Not everyone is destined to write the great American novel, invent a revolutionary product, or join the Peace Corps. Some people will be marketing coordinators, copywriters, and short order cooks but that’s more than okay. In a few years everyone’s star will fall, and in a generation or two their memory will be all but gone. There are people that revolutionized industries and have been largely forgotten. Everything goes away in the end.
Where’s the romanticism in life then? Should we all drudge on in our greys? What’s the catch? Why strive to live anything close to a lifestyle based on datsusara?
Leave the salaried worker’s life behind, aka stop quantifying yourself with money.
The term “salaried worker’s life” is depressing for one reason, it defines a human being as a machine that earns X. It has no emphasis on production, effort, or tangible impact, while leaving life equated to a number.
One of my family members sells pharmaceuticals. She works about 65 hours a week at a minimum and is hardly home. She is what most modern day idealists would identify as married to her work, but every time I talk to her she is stimulated with passion. She has a fire burning inside her because she is promoting a drug therapy to revolutionize breast cancer treatments. She has found meaning in her work as someone that will potentially save the lives of others.
I’m not writing this to debate the ethics of the pharmaceutical industry, my point is that every career can positively affect another life, and that’s the point of it all, right?
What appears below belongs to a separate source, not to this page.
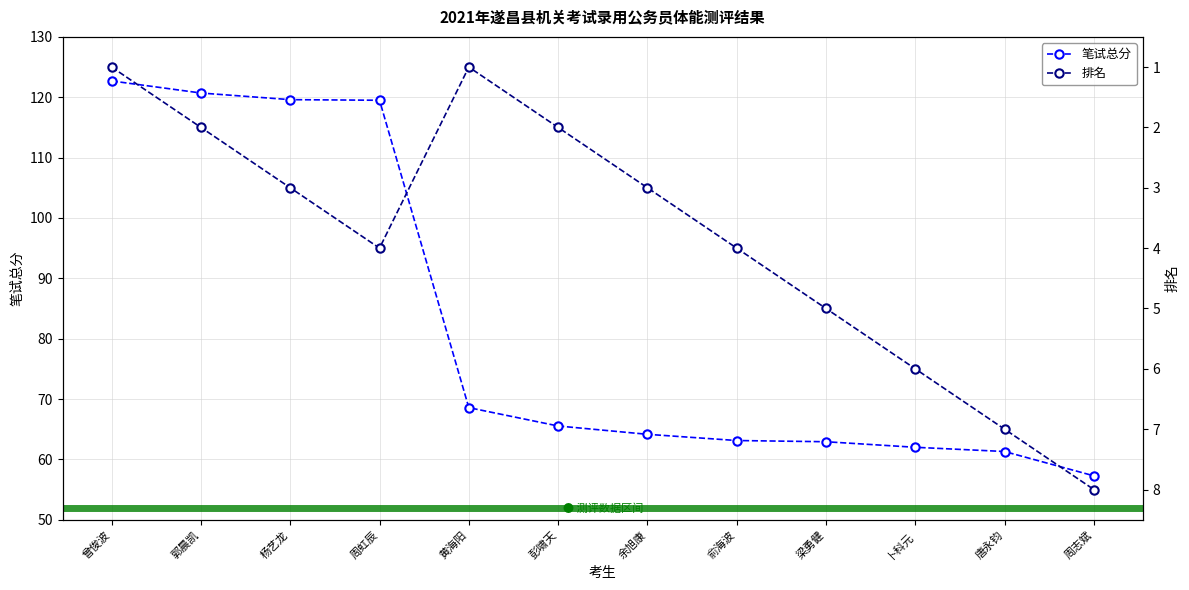

Between 杨艺龙 and 周志斌, which is larger?

杨艺龙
What goes around comes around. One good deed begetting another and soon enough the entire community is smiling.
I’m all for idealized anarchy and I’ve lived in communist based groups, but until we see something close to it work on the macro I am hesitant to tell everyone to drop what they’re doing in the pursuit of an unclear goal. You can’t make a radical change and expect it to leave you satisfied just because it’s different. You need to figure out why what you do, or want to do, is important, then you can experience satisfaction. That’s when you’ve transcended the salaried worker’s life.